Alternative explanations: They can reframe concepts if a student doesn’t get it the first time.

The real takeaway here is: LLMs can support tutoring systems—but they probably shouldn’t replace them. Not yet, anyway.

What Comes Next?

The researchers are now encouraging future work that:

Tests even more models, like Claude, Gemini, and open-source LLMs;
Integrates LLMs into intelligent tutoring systems (using the best of both worlds);
Analyzes real student interactions to understand how actual learners engage with AI tutors;
Looks beyond math—how do AI tutors perform in other subjects?

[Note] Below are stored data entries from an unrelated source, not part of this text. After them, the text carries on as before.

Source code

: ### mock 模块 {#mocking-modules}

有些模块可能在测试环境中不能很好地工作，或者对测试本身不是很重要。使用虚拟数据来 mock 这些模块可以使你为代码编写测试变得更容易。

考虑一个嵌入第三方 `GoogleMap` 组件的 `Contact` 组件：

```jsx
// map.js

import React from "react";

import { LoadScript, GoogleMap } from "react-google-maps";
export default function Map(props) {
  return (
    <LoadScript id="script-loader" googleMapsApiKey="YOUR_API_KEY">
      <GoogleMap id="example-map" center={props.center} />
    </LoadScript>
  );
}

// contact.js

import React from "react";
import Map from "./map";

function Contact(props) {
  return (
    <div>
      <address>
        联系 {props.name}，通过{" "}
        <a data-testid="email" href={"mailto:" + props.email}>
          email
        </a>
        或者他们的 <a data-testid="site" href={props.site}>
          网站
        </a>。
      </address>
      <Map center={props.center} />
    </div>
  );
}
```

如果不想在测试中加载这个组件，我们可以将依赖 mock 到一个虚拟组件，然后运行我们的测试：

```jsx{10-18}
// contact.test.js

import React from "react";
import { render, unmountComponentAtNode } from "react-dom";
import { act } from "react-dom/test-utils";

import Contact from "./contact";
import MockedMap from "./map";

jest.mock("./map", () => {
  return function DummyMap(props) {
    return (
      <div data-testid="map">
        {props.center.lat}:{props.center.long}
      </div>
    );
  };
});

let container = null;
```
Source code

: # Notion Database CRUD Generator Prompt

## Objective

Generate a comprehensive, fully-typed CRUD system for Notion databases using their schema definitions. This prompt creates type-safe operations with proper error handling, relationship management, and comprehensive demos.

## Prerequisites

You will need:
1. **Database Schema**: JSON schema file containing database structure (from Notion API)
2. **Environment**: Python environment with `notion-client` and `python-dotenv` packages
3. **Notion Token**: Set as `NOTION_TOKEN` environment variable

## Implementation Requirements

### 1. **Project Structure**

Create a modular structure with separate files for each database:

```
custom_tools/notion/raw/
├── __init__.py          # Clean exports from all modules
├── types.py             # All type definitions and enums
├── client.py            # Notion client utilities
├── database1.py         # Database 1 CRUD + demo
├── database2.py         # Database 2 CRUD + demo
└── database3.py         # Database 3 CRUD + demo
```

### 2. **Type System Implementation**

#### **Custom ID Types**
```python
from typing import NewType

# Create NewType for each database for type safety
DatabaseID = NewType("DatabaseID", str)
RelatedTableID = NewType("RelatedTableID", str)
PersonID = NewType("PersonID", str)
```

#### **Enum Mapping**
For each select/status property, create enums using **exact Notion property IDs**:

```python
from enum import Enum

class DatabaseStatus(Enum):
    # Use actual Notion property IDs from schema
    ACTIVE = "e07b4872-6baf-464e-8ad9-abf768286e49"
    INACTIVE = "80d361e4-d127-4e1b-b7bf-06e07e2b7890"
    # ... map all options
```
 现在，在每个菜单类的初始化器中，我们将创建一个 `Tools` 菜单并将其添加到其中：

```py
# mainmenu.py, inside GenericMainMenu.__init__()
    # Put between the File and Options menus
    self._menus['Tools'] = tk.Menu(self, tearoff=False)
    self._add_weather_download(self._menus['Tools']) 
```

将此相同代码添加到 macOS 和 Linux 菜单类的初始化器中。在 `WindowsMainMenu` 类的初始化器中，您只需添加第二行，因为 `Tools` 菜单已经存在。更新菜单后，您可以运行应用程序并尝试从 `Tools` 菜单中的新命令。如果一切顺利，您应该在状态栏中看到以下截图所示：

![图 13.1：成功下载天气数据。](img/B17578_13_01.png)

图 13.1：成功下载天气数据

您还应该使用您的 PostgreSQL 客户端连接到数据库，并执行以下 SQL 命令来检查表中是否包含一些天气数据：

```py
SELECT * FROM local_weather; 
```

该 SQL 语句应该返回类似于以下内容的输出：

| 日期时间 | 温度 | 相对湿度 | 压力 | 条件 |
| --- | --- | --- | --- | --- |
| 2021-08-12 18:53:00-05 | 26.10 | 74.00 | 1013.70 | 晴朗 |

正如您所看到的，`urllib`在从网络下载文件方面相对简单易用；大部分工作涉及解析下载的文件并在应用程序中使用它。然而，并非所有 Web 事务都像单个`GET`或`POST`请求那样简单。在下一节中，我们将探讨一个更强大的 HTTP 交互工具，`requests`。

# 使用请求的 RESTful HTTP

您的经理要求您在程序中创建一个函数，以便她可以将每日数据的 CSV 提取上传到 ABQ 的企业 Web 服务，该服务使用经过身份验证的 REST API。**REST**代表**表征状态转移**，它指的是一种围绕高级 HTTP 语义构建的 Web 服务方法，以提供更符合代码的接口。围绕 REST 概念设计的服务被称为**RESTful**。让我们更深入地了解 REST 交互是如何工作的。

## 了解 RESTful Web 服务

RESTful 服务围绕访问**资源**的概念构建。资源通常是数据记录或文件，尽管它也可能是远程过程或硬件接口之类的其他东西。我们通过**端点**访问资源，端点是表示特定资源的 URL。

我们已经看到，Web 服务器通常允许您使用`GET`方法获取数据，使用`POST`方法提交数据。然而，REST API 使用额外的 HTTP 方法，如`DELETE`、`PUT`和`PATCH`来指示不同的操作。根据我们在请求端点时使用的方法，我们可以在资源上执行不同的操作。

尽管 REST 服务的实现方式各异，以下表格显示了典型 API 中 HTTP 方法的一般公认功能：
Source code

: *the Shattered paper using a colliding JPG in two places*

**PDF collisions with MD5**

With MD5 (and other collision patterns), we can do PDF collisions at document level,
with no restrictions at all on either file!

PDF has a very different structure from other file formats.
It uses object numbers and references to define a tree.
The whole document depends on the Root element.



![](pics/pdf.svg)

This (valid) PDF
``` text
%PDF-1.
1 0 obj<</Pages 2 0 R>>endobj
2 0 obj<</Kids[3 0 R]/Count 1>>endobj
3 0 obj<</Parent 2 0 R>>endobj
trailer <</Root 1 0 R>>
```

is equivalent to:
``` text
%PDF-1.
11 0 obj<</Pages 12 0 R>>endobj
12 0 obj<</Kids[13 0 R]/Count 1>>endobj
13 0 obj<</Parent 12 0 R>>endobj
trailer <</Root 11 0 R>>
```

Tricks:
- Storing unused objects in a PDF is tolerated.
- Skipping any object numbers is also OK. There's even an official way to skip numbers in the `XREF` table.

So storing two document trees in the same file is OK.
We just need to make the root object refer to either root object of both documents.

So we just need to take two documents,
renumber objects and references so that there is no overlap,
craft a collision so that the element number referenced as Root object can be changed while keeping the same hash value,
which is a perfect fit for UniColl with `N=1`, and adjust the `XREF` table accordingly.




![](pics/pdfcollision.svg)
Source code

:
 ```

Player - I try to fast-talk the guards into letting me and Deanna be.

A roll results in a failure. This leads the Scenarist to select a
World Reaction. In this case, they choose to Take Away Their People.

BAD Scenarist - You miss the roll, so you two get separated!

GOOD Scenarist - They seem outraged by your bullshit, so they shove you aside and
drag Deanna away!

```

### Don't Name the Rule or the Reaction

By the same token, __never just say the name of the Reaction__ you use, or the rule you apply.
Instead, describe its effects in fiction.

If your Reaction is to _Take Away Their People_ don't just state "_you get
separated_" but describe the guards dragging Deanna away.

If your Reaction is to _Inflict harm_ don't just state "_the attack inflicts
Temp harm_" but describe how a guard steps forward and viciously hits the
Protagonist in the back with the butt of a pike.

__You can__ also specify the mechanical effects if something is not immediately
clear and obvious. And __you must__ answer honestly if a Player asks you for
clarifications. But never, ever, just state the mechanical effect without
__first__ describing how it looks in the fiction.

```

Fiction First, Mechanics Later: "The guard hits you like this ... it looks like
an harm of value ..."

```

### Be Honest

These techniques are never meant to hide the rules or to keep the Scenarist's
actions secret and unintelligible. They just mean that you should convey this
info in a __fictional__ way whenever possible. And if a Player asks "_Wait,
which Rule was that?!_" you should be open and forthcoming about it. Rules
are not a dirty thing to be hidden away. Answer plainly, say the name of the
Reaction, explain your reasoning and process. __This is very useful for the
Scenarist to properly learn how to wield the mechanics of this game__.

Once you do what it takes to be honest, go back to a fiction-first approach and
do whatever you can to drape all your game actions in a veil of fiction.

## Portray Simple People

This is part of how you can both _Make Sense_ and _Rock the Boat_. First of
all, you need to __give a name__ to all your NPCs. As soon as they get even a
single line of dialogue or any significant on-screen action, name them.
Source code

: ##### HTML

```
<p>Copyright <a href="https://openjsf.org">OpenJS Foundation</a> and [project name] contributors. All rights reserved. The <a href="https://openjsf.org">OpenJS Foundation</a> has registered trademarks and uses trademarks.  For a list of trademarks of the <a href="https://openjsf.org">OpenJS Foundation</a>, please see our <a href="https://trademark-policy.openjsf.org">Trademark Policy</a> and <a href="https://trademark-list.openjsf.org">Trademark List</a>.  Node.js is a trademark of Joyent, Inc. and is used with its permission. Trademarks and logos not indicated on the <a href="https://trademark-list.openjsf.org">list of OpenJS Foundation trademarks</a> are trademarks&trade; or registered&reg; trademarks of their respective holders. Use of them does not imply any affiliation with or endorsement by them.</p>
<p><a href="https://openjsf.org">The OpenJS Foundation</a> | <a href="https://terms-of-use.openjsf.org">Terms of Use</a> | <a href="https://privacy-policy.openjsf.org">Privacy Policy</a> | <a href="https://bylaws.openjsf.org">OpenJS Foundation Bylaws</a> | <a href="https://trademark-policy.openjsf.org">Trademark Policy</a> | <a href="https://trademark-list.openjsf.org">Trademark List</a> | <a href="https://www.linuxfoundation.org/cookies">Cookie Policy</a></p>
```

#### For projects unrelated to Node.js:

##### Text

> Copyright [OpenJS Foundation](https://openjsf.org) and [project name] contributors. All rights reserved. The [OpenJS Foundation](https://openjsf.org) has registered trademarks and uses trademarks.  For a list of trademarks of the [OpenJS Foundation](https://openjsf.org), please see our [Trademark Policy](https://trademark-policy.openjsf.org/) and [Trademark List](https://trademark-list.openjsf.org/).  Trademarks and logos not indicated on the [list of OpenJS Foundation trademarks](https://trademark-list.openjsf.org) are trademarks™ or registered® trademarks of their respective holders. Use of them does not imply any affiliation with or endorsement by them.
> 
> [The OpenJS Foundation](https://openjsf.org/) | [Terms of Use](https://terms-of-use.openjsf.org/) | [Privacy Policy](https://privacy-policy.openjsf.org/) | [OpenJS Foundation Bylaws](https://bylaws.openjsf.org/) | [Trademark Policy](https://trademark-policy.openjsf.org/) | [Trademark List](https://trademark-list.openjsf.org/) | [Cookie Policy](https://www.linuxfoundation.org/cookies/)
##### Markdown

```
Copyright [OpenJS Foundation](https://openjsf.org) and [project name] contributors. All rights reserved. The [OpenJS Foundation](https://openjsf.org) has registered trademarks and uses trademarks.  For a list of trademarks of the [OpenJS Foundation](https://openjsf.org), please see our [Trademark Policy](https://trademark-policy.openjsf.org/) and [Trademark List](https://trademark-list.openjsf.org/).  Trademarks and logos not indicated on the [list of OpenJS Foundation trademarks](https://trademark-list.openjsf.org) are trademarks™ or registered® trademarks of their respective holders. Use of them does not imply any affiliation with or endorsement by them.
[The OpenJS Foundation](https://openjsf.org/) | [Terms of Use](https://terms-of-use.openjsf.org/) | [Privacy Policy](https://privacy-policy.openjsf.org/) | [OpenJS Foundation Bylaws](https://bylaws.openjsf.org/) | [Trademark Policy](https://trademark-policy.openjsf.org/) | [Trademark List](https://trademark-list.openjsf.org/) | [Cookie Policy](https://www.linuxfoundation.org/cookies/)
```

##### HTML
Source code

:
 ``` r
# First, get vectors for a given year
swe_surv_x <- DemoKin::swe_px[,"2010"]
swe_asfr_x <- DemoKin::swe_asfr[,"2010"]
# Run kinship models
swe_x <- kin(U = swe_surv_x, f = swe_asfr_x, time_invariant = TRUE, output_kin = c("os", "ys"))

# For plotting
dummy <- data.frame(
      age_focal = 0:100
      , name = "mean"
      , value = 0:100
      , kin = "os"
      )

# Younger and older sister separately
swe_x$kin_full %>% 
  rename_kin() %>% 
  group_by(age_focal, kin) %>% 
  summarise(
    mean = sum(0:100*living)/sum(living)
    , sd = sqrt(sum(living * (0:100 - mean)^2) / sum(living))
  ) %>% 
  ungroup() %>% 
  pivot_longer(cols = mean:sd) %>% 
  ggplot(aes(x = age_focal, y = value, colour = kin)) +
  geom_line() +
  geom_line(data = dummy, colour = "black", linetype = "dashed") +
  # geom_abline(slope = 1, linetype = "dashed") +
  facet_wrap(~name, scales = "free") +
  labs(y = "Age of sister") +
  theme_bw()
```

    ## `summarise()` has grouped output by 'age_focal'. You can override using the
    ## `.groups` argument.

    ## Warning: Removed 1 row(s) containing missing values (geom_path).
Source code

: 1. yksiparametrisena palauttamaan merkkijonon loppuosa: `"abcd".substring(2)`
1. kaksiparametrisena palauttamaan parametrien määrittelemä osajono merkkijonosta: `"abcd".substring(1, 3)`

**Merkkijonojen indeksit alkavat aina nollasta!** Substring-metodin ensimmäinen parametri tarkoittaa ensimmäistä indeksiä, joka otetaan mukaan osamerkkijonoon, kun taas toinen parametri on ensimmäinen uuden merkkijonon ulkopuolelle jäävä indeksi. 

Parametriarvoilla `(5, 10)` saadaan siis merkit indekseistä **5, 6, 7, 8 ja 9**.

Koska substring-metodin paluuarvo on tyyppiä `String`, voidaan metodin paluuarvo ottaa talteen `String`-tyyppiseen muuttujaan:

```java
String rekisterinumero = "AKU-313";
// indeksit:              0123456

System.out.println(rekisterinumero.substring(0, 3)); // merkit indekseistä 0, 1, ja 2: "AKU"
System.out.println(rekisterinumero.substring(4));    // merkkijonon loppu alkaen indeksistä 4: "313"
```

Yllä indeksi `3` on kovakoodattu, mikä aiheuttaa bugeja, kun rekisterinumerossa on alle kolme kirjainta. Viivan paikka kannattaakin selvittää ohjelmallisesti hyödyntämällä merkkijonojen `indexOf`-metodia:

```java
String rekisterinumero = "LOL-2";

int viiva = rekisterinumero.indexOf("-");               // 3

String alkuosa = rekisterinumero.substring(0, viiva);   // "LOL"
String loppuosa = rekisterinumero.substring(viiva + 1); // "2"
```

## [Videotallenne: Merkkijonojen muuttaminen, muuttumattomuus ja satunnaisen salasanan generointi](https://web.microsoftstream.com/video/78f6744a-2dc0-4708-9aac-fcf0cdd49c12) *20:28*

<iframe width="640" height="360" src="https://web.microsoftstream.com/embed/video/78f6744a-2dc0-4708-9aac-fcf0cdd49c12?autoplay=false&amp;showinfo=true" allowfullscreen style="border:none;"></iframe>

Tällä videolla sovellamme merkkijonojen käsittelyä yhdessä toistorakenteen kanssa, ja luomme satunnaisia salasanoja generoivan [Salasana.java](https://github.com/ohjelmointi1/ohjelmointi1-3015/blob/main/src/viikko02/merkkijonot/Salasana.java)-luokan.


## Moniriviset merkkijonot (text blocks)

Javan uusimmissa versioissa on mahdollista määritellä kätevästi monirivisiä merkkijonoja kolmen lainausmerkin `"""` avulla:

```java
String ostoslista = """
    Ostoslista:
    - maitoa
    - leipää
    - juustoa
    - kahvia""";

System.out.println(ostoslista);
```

Most importantly, they’re calling for more careful evaluation methods. Just checking whether the answer is right isn’t good enough; we need to dig into how well the AI gets there and whether the explanation helps or harms learning.

Key Takeaways

Correct final answers aren't enough. Even when LLMs "get the right answer," nearly half of their tutoring dialogues still contain mistakes.
LLMs are good assistants, not full tutors. They’re useful for generating practice problems, offering hints, rephrasing explanations, and providing encouragement—but human oversight is still vital.
Interactive prompting improves performance. If you’re using ChatGPT for math, ask follow-up questions and double-check explanations. One-shot prompts are less accurate.
Be cautious of overconfidence. LLMs sound confident even when they’re wrong. Students might not know they’re being misled.
Errors during teaching matter more than wrong answers. A single incorrect step can introduce a long-lasting misconception.
The newer model isn’t always better. Check performance for your specific needs before assuming the latest update is the best tutor.

If you’re exploring how to use AI to support learning—or if you’re just curious about whether ChatGPT can teach you math—this study is a treasure trove of insights.

Could ChatGPT help you finish your algebra homework? Sure. But until it learns to teach as carefully as it calculates, think of it as a helpful sidekick—not the main teacher.

Want to try using ChatGPT more effectively as a learning tool? Try these tips:

Ask it to explain each step like you're a beginner;
Question its methods: “Why did you do that in Step 2?”
Compare its steps to those from a real textbook or a known tutoring system;
Don’t stop at the final answer—make sure the steps make sense.

Better prompting = better learning.

This blog is based on the research titled “Beyond Final Answers: Evaluating Large Language Models for Math Tutoring” by Adit Gupta, Jennifer Reddig, Tommaso Calo, Daniel Weitekamp, and Christopher J. MacLellan.